- [EXERCISE DESCRIPTION]
Print the data below line for line, without changing a word, and leave the pictures out of your answer.

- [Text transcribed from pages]
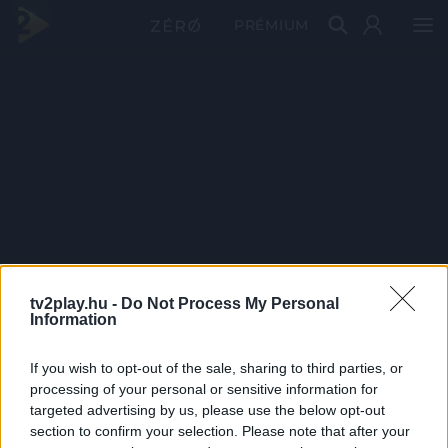
PRÉMIUM
tv2play.hu -
Do Not Process My Personal
Information
If you wish to opt-out of the sale, sharing to third parties, or
processing of your personal or sensitive information for
targeted advertising by us, please use the below opt-out
section to confirm your selection. Please note that after your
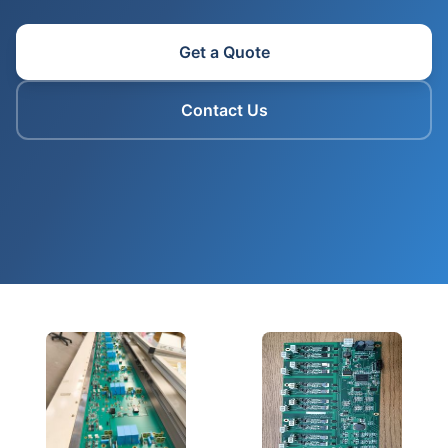
Get a Quote
Contact Us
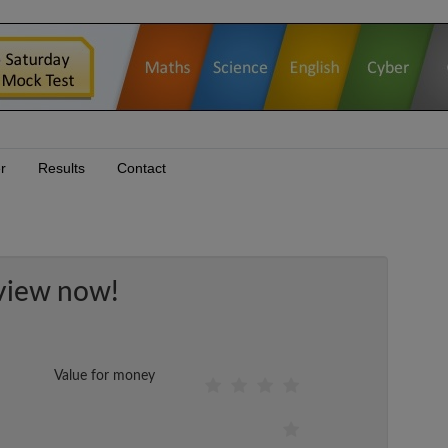
r
Results
Contact
view now!
Value for money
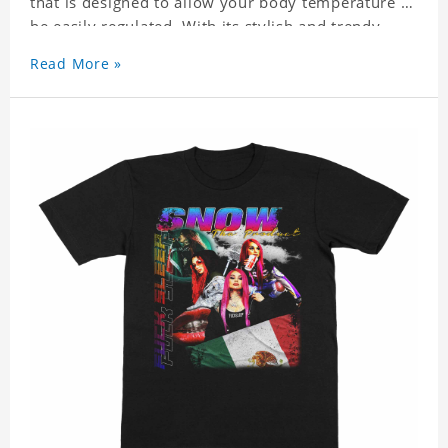
that is designed to allow your body temperature to
be easily regulated. With its stylish and trendy
look, it can be worn anywhere and can easily be
Read More »
matched with pants, skirts, and shorts.
Get a noticeable style update with our trendy,
gender-neutral Snow Tha Product Classic T-shirt.
Whether you are taking the plunge into a new
trend or want to show your individualistic style,
this stylish Snow Tha Product Classic T-shirt is
your go-to.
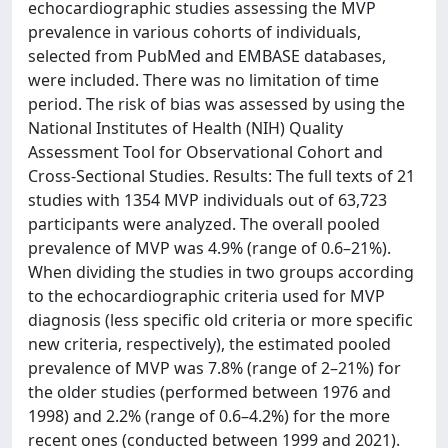
echocardiographic studies assessing the MVP
prevalence in various cohorts of individuals,
selected from PubMed and EMBASE databases,
were included. There was no limitation of time
period. The risk of bias was assessed by using the
National Institutes of Health (NIH) Quality
Assessment Tool for Observational Cohort and
Cross-Sectional Studies. Results: The full texts of 21
studies with 1354 MVP individuals out of 63,723
participants were analyzed. The overall pooled
prevalence of MVP was 4.9% (range of 0.6–21%).
When dividing the studies in two groups according
to the echocardiographic criteria used for MVP
diagnosis (less specific old criteria or more specific
new criteria, respectively), the estimated pooled
prevalence of MVP was 7.8% (range of 2–21%) for
the older studies (performed between 1976 and
1998) and 2.2% (range of 0.6–4.2%) for the more
recent ones (conducted between 1999 and 2021).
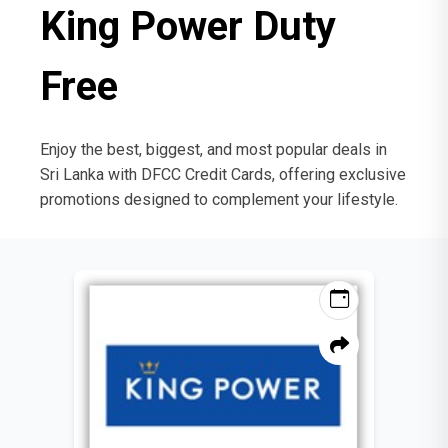
King Power Duty
Free
Enjoy the best, biggest, and most popular deals in
Sri Lanka with DFCC Credit Cards, offering exclusive
promotions designed to complement your lifestyle.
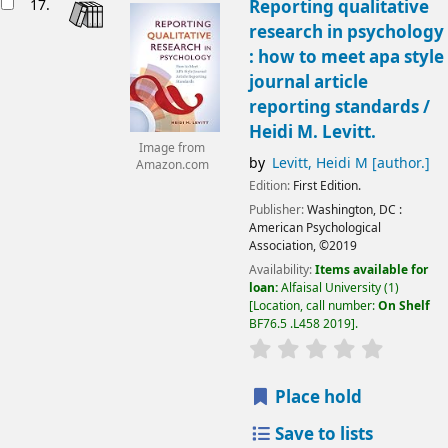
17.
Reporting qualitative
research in psychology
: how to meet apa style
journal article
reporting standards /
Heidi M. Levitt.
Image from
by
Levitt, Heidi M
[author.]
Amazon.com
Edition:
First Edition.
Publisher:
Washington, DC :
American Psychological
Association,
©2019
Availability:
Items available for
loan:
Alfaisal University
(1)
Location, call number:
On Shelf
BF76.5 .L458 2019
.
Place hold
Save to lists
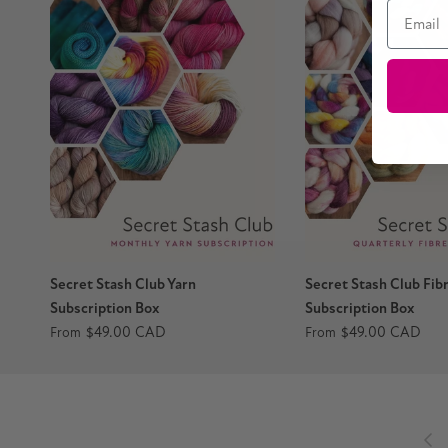
Email
Secret Stash Club Yarn
Secret Stash Club Fib
Subscription Box
Subscription Box
$49.00 CAD
$49.00 CAD
From
From
Pre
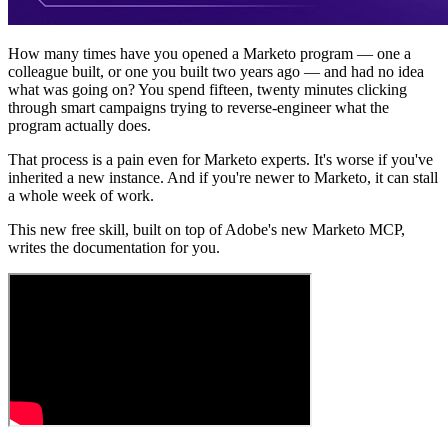
How many times have you opened a Marketo program — one a
colleague built, or one you built two years ago — and had no idea
what was going on? You spend fifteen, twenty minutes clicking
through smart campaigns trying to reverse-engineer what the
program actually does.
That process is a pain even for Marketo experts. It's worse if you've
inherited a new instance. And if you're newer to Marketo, it can stall
a whole week of work.
This new free skill, built on top of Adobe's new Marketo MCP,
writes the documentation for you.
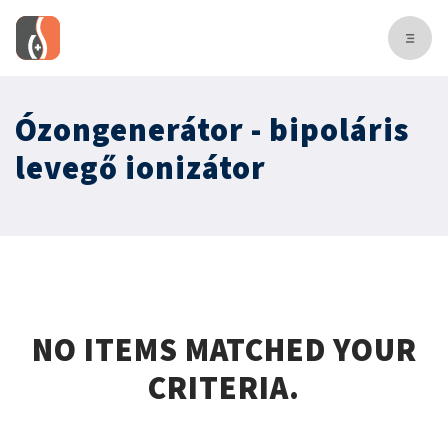
Ózongenerátor - bipoláris
levegő ionizátor
NO ITEMS MATCHED YOUR
CRITERIA.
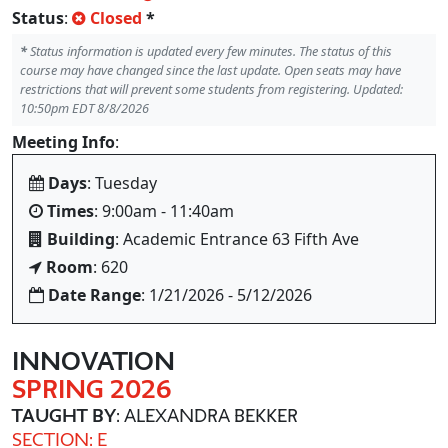
Status
:
Closed
*
*
Status information is updated every few minutes. The status of this
course may have changed since the last update. Open seats may have
restrictions that will prevent some students from registering. Updated:
10:50pm EDT 8/8/2026
Meeting Info
:
Days
: Tuesday
Times
: 9:00am - 11:40am
Building
: Academic Entrance 63 Fifth Ave
Room
: 620
Date Range
: 1/21/2026 - 5/12/2026
INNOVATION
SPRING 2026
TAUGHT BY
: ALEXANDRA BEKKER
SECTION: E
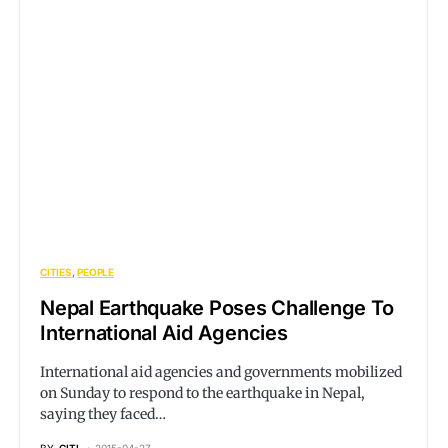
CITIES
PEOPLE
Nepal Earthquake Poses Challenge To
International Aid Agencies
International aid agencies and governments mobilized
on Sunday to respond to the earthquake in Nepal,
saying they faced…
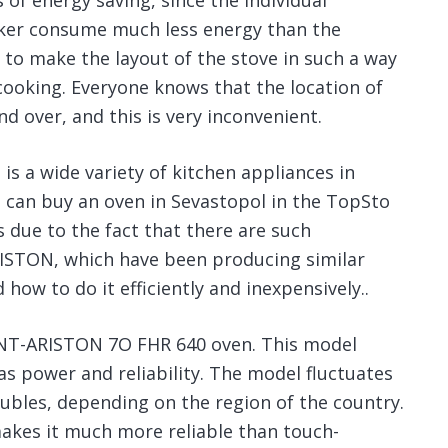
 of energy saving, since the individual
ooker consume much less energy than the
 to make the layout of the stove in such a way
 cooking. Everyone knows that the location of
 over, and this is very inconvenient.
s a wide variety of kitchen appliances in
u can buy an oven in Sevastopol in the TopSto
s due to the fact that there are such
STON, which have been producing similar
ow to do it efficiently and inexpensively..
NT-ARISTON 7O FHR 640 oven. This model
as power and reliability. The model fluctuates
rubles, depending on the region of the country.
akes it much more reliable than touch-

- [EXPECTED ANSWER]
PRÉMIUM
tv2play.hu -
Do Not Process My Personal
Information
If you wish to opt-out of the sale, sharing to third parties, or
processing of your personal or sensitive information for
targeted advertising by us, please use the below opt-out
section to confirm your selection. Please note that after your
Get a Quote
Contact Us
r
Results
Contact
view now!
Value for money
that is designed to allow your body temperature to
be easily regulated. With its stylish and trendy
look, it can be worn anywhere and can easily be
Read More »
matched with pants, skirts, and shorts.
Get a noticeable style update with our trendy,
gender-neutral Snow Tha Product Classic T-shirt.
Whether you are taking the plunge into a new
trend or want to show your individualistic style,
this stylish Snow Tha Product Classic T-shirt is
your go-to.
echocardiographic studies assessing the MVP
prevalence in various cohorts of individuals,
selected from PubMed and EMBASE databases,
were included. There was no limitation of time
period. The risk of bias was assessed by using the
National Institutes of Health (NIH) Quality
Assessment Tool for Observational Cohort and
Cross-Sectional Studies. Results: The full texts of 21
studies with 1354 MVP individuals out of 63,723
participants were analyzed. The overall pooled
prevalence of MVP was 4.9% (range of 0.6–21%).
When dividing the studies in two groups according
to the echocardiographic criteria used for MVP
diagnosis (less specific old criteria or more specific
new criteria, respectively), the estimated pooled
prevalence of MVP was 7.8% (range of 2–21%) for
the older studies (performed between 1976 and
1998) and 2.2% (range of 0.6–4.2%) for the more
recent ones (conducted between 1999 and 2021).
King Power Duty
Free
Enjoy the best, biggest, and most popular deals in
Sri Lanka with DFCC Credit Cards, offering exclusive
promotions designed to complement your lifestyle.
17.
Reporting qualitative
research in psychology
: how to meet apa style
journal article
reporting standards /
Heidi M. Levitt.
Image from
by
Levitt, Heidi M
[author.]
Amazon.com
Edition:
First Edition.
Publisher:
Washington, DC :
American Psychological
Association,
©2019
Availability:
Items available for
loan:
Alfaisal University
(1)
Location, call number:
On Shelf
BF76.5 .L458 2019
.
Place hold
Save to lists
Email
Secret Stash Club Yarn
Secret Stash Club Fib
Subscription Box
Subscription Box
$49.00 CAD
$49.00 CAD
From
From
Pre
How many times have you opened a Marketo program — one a
colleague built, or one you built two years ago — and had no idea
what was going on? You spend fifteen, twenty minutes clicking
through smart campaigns trying to reverse-engineer what the
program actually does.
That process is a pain even for Marketo experts. It's worse if you've
inherited a new instance. And if you're newer to Marketo, it can stall
a whole week of work.
This new free skill, built on top of Adobe's new Marketo MCP,
writes the documentation for you.
Ózongenerátor - bipoláris
levegő ionizátor
NO ITEMS MATCHED YOUR
CRITERIA.
Status
:
Closed
*
*
Status information is updated every few minutes. The status of this
course may have changed since the last update. Open seats may have
restrictions that will prevent some students from registering. Updated:
10:50pm EDT 8/8/2026
Meeting Info
:
Days
: Tuesday
Times
: 9:00am - 11:40am
Building
: Academic Entrance 63 Fifth Ave
Room
: 620
Date Range
: 1/21/2026 - 5/12/2026
INNOVATION
SPRING 2026
TAUGHT BY
: ALEXANDRA BEKKER
SECTION: E
CITIES
PEOPLE
Nepal Earthquake Poses Challenge To
International Aid Agencies
International aid agencies and governments mobilized
on Sunday to respond to the earthquake in Nepal,
saying they faced…
 of energy saving, since the individual
ooker consume much less energy than the
 to make the layout of the stove in such a way
 cooking. Everyone knows that the location of
 over, and this is very inconvenient.
s a wide variety of kitchen appliances in
u can buy an oven in Sevastopol in the TopSto
s due to the fact that there are such
STON, which have been producing similar
ow to do it efficiently and inexpensively..
NT-ARISTON 7O FHR 640 oven. This model
as power and reliability. The model fluctuates
rubles, depending on the region of the country.
akes it much more reliable than touch-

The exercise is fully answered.